| Task objective |
Give back every line of the data below word for word, with nothing altered.

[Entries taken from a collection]
+++

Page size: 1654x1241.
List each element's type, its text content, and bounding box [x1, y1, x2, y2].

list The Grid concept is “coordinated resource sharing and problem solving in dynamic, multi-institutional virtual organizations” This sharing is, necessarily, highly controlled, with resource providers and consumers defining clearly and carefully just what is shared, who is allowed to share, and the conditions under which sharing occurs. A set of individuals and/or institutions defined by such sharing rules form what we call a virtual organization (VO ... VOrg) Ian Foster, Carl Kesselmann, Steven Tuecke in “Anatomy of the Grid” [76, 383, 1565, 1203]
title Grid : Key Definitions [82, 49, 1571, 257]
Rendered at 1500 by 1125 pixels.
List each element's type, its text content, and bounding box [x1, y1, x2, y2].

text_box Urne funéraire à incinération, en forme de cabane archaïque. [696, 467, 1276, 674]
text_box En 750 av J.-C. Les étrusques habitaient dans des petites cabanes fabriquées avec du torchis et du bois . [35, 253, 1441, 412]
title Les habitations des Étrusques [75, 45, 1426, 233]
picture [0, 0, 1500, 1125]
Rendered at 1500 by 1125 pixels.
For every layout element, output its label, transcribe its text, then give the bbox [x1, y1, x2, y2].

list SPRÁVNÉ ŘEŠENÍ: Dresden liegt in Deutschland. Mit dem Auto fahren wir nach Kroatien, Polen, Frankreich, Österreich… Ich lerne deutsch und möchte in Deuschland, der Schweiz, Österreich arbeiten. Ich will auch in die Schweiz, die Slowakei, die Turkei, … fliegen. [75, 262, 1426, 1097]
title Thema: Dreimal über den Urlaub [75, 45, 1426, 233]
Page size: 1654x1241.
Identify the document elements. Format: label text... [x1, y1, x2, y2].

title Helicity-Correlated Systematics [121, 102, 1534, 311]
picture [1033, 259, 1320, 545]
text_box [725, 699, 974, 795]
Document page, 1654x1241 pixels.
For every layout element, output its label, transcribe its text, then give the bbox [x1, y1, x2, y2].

+++

| Task output |
Page size: 1654x1241.
List each element's type, its text content, and bounding box [x1, y1, x2, y2].

list The Grid concept is “coordinated resource sharing and problem solving in dynamic, multi-institutional virtual organizations” This sharing is, necessarily, highly controlled, with resource providers and consumers defining clearly and carefully just what is shared, who is allowed to share, and the conditions under which sharing occurs. A set of individuals and/or institutions defined by such sharing rules form what we call a virtual organization (VO ... VOrg) Ian Foster, Carl Kesselmann, Steven Tuecke in “Anatomy of the Grid” [76, 383, 1565, 1203]
title Grid : Key Definitions [82, 49, 1571, 257]
Rendered at 1500 by 1125 pixels.
List each element's type, its text content, and bounding box [x1, y1, x2, y2].

text_box Urne funéraire à incinération, en forme de cabane archaïque. [696, 467, 1276, 674]
text_box En 750 av J.-C. Les étrusques habitaient dans des petites cabanes fabriquées avec du torchis et du bois . [35, 253, 1441, 412]
title Les habitations des Étrusques [75, 45, 1426, 233]
picture [0, 0, 1500, 1125]
Rendered at 1500 by 1125 pixels.
For every layout element, output its label, transcribe its text, then give the bbox [x1, y1, x2, y2].

list SPRÁVNÉ ŘEŠENÍ: Dresden liegt in Deutschland. Mit dem Auto fahren wir nach Kroatien, Polen, Frankreich, Österreich… Ich lerne deutsch und möchte in Deuschland, der Schweiz, Österreich arbeiten. Ich will auch in die Schweiz, die Slowakei, die Turkei, … fliegen. [75, 262, 1426, 1097]
title Thema: Dreimal über den Urlaub [75, 45, 1426, 233]
Page size: 1654x1241.
Identify the document elements. Format: label text... [x1, y1, x2, y2].

title Helicity-Correlated Systematics [121, 102, 1534, 311]
picture [1033, 259, 1320, 545]
text_box [725, 699, 974, 795]
Document page, 1654x1241 pixels.
For every layout element, output its label, transcribe its text, then give the bbox [x1, y1, x2, y2].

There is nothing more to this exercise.